◆ Data extracts:
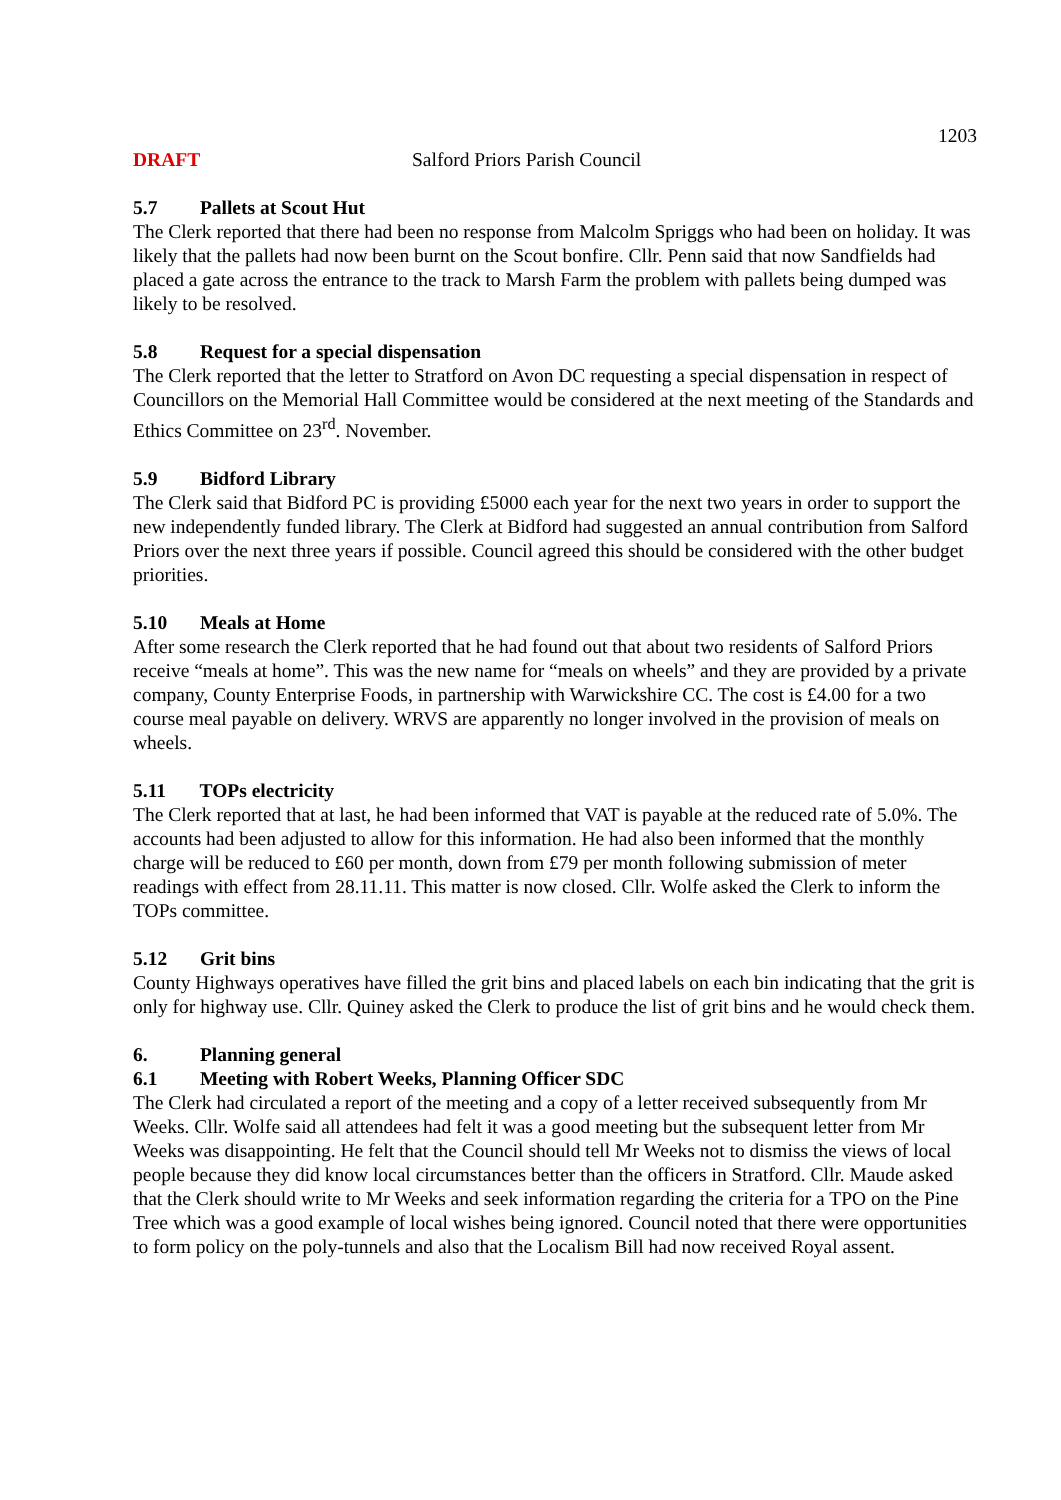1203
DRAFT Salford Priors Parish Council
5.7 Pallets at Scout Hut
The Clerk reported that there had been no response from Malcolm Spriggs who had been on holiday. It was likely that the pallets had now been burnt on the Scout bonfire. Cllr. Penn said that now Sandfields had placed a gate across the entrance to the track to Marsh Farm the problem with pallets being dumped was likely to be resolved.
5.8 Request for a special dispensation
The Clerk reported that the letter to Stratford on Avon DC requesting a special dispensation in respect of Councillors on the Memorial Hall Committee would be considered at the next meeting of the Standards and Ethics Committee on 23<sup>rd</sup>. November.
5.9 Bidford Library
The Clerk said that Bidford PC is providing £5000 each year for the next two years in order to support the new independently funded library. The Clerk at Bidford had suggested an annual contribution from Salford Priors over the next three years if possible. Council agreed this should be considered with the other budget priorities.
5.10 Meals at Home
After some research the Clerk reported that he had found out that about two residents of Salford Priors receive “meals at home”. This was the new name for “meals on wheels” and they are provided by a private company, County Enterprise Foods, in partnership with Warwickshire CC. The cost is £4.00 for a two course meal payable on delivery. WRVS are apparently no longer involved in the provision of meals on wheels.
5.11 TOPs electricity
The Clerk reported that at last, he had been informed that VAT is payable at the reduced rate of 5.0%. The accounts had been adjusted to allow for this information. He had also been informed that the monthly charge will be reduced to £60 per month, down from £79 per month following submission of meter readings with effect from 28.11.11. This matter is now closed. Cllr. Wolfe asked the Clerk to inform the TOPs committee.
5.12 Grit bins
County Highways operatives have filled the grit bins and placed labels on each bin indicating that the grit is only for highway use. Cllr. Quiney asked the Clerk to produce the list of grit bins and he would check them.
6. Planning general
6.1 Meeting with Robert Weeks, Planning Officer SDC
The Clerk had circulated a report of the meeting and a copy of a letter received subsequently from Mr Weeks. Cllr. Wolfe said all attendees had felt it was a good meeting but the subsequent letter from Mr Weeks was disappointing. He felt that the Council should tell Mr Weeks not to dismiss the views of local people because they did know local circumstances better than the officers in Stratford. Cllr. Maude asked that the Clerk should write to Mr Weeks and seek information regarding the criteria for a TPO on the Pine Tree which was a good example of local wishes being ignored. Council noted that there were opportunities to form policy on the poly-tunnels and also that the Localism Bill had now received Royal assent.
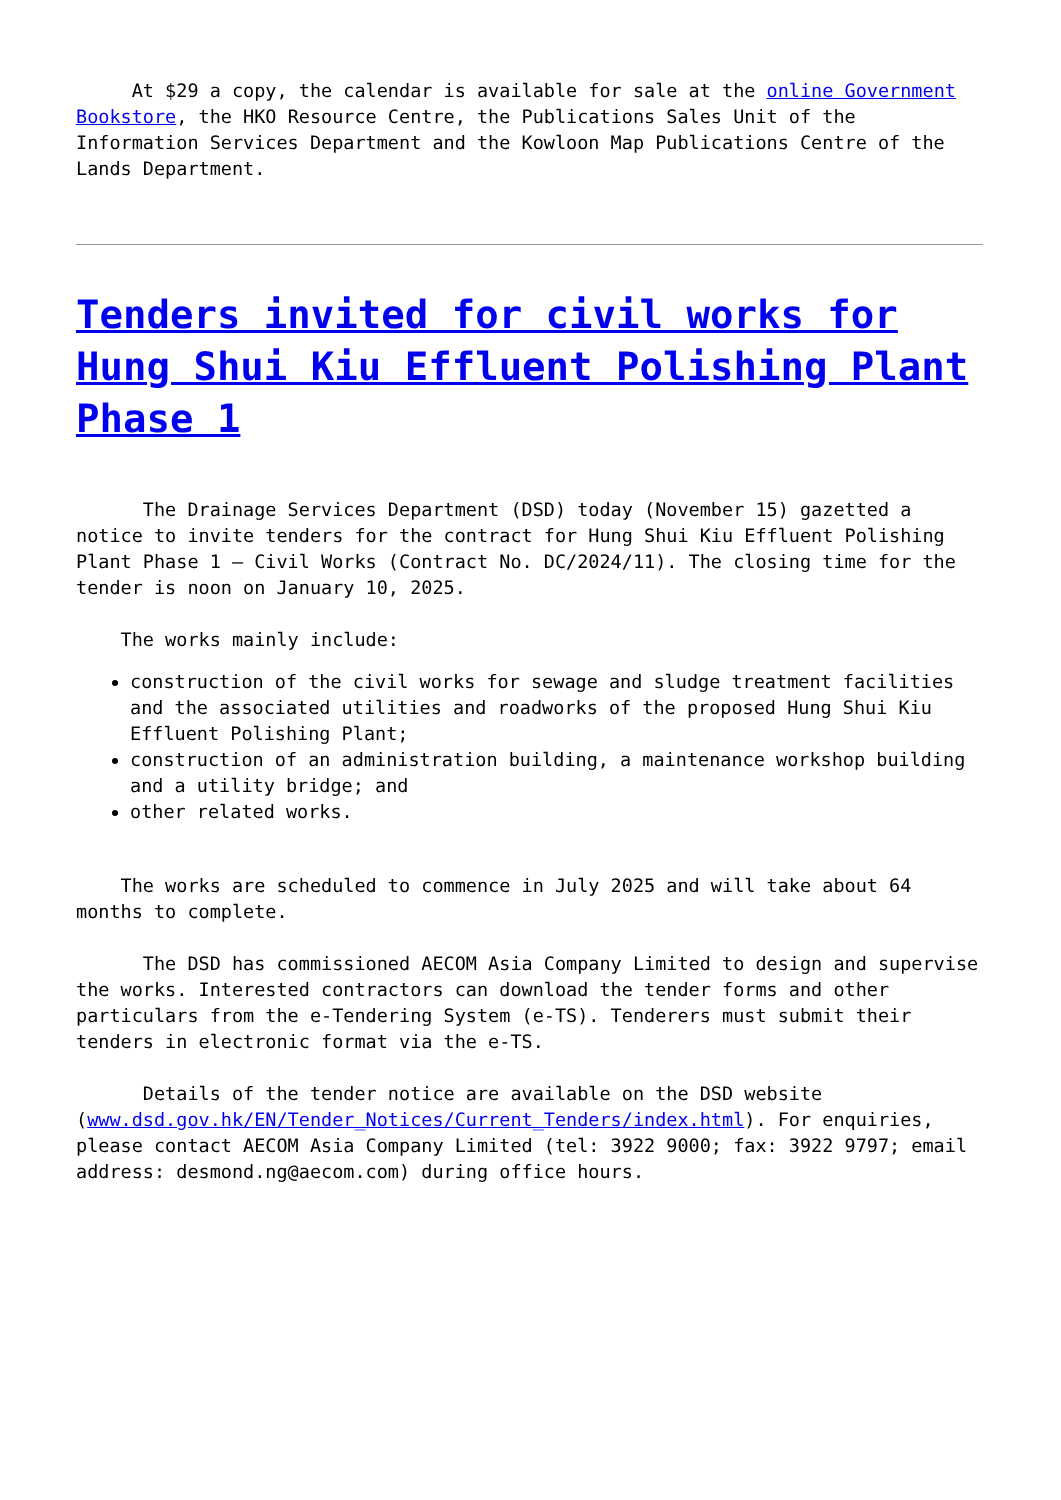At $29 a copy, the calendar is available for sale at the online Government Bookstore, the HKO Resource Centre, the Publications Sales Unit of the Information Services Department and the Kowloon Map Publications Centre of the Lands Department.
Tenders invited for civil works for Hung Shui Kiu Effluent Polishing Plant Phase 1
The Drainage Services Department (DSD) today (November 15) gazetted a notice to invite tenders for the contract for Hung Shui Kiu Effluent Polishing Plant Phase 1 – Civil Works (Contract No. DC/2024/11). The closing time for the tender is noon on January 10, 2025.
The works mainly include:
construction of the civil works for sewage and sludge treatment facilities and the associated utilities and roadworks of the proposed Hung Shui Kiu Effluent Polishing Plant;
construction of an administration building, a maintenance workshop building and a utility bridge; and
other related works.
The works are scheduled to commence in July 2025 and will take about 64 months to complete.
The DSD has commissioned AECOM Asia Company Limited to design and supervise the works. Interested contractors can download the tender forms and other particulars from the e-Tendering System (e-TS). Tenderers must submit their tenders in electronic format via the e-TS.
Details of the tender notice are available on the DSD website (www.dsd.gov.hk/EN/Tender_Notices/Current_Tenders/index.html). For enquiries, please contact AECOM Asia Company Limited (tel: 3922 9000; fax: 3922 9797; email address: desmond.ng@aecom.com) during office hours.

◆ Your task: Leave the pictures out and restate the listing word for word.

◆ Result of this task:
1203
DRAFT Salford Priors Parish Council
5.7 Pallets at Scout Hut
The Clerk reported that there had been no response from Malcolm Spriggs who had been on holiday. It was likely that the pallets had now been burnt on the Scout bonfire. Cllr. Penn said that now Sandfields had placed a gate across the entrance to the track to Marsh Farm the problem with pallets being dumped was likely to be resolved.
5.8 Request for a special dispensation
The Clerk reported that the letter to Stratford on Avon DC requesting a special dispensation in respect of Councillors on the Memorial Hall Committee would be considered at the next meeting of the Standards and Ethics Committee on 23<sup>rd</sup>. November.
5.9 Bidford Library
The Clerk said that Bidford PC is providing £5000 each year for the next two years in order to support the new independently funded library. The Clerk at Bidford had suggested an annual contribution from Salford Priors over the next three years if possible. Council agreed this should be considered with the other budget priorities.
5.10 Meals at Home
After some research the Clerk reported that he had found out that about two residents of Salford Priors receive “meals at home”. This was the new name for “meals on wheels” and they are provided by a private company, County Enterprise Foods, in partnership with Warwickshire CC. The cost is £4.00 for a two course meal payable on delivery. WRVS are apparently no longer involved in the provision of meals on wheels.
5.11 TOPs electricity
The Clerk reported that at last, he had been informed that VAT is payable at the reduced rate of 5.0%. The accounts had been adjusted to allow for this information. He had also been informed that the monthly charge will be reduced to £60 per month, down from £79 per month following submission of meter readings with effect from 28.11.11. This matter is now closed. Cllr. Wolfe asked the Clerk to inform the TOPs committee.
5.12 Grit bins
County Highways operatives have filled the grit bins and placed labels on each bin indicating that the grit is only for highway use. Cllr. Quiney asked the Clerk to produce the list of grit bins and he would check them.
6. Planning general
6.1 Meeting with Robert Weeks, Planning Officer SDC
The Clerk had circulated a report of the meeting and a copy of a letter received subsequently from Mr Weeks. Cllr. Wolfe said all attendees had felt it was a good meeting but the subsequent letter from Mr Weeks was disappointing. He felt that the Council should tell Mr Weeks not to dismiss the views of local people because they did know local circumstances better than the officers in Stratford. Cllr. Maude asked that the Clerk should write to Mr Weeks and seek information regarding the criteria for a TPO on the Pine Tree which was a good example of local wishes being ignored. Council noted that there were opportunities to form policy on the poly-tunnels and also that the Localism Bill had now received Royal assent.
At $29 a copy, the calendar is available for sale at the online Government Bookstore, the HKO Resource Centre, the Publications Sales Unit of the Information Services Department and the Kowloon Map Publications Centre of the Lands Department.
Tenders invited for civil works for Hung Shui Kiu Effluent Polishing Plant Phase 1
The Drainage Services Department (DSD) today (November 15) gazetted a notice to invite tenders for the contract for Hung Shui Kiu Effluent Polishing Plant Phase 1 – Civil Works (Contract No. DC/2024/11). The closing time for the tender is noon on January 10, 2025.
The works mainly include:
construction of the civil works for sewage and sludge treatment facilities and the associated utilities and roadworks of the proposed Hung Shui Kiu Effluent Polishing Plant;
construction of an administration building, a maintenance workshop building and a utility bridge; and
other related works.
The works are scheduled to commence in July 2025 and will take about 64 months to complete.
The DSD has commissioned AECOM Asia Company Limited to design and supervise the works. Interested contractors can download the tender forms and other particulars from the e-Tendering System (e-TS). Tenderers must submit their tenders in electronic format via the e-TS.
Details of the tender notice are available on the DSD website (www.dsd.gov.hk/EN/Tender_Notices/Current_Tenders/index.html). For enquiries, please contact AECOM Asia Company Limited (tel: 3922 9000; fax: 3922 9797; email address: desmond.ng@aecom.com) during office hours.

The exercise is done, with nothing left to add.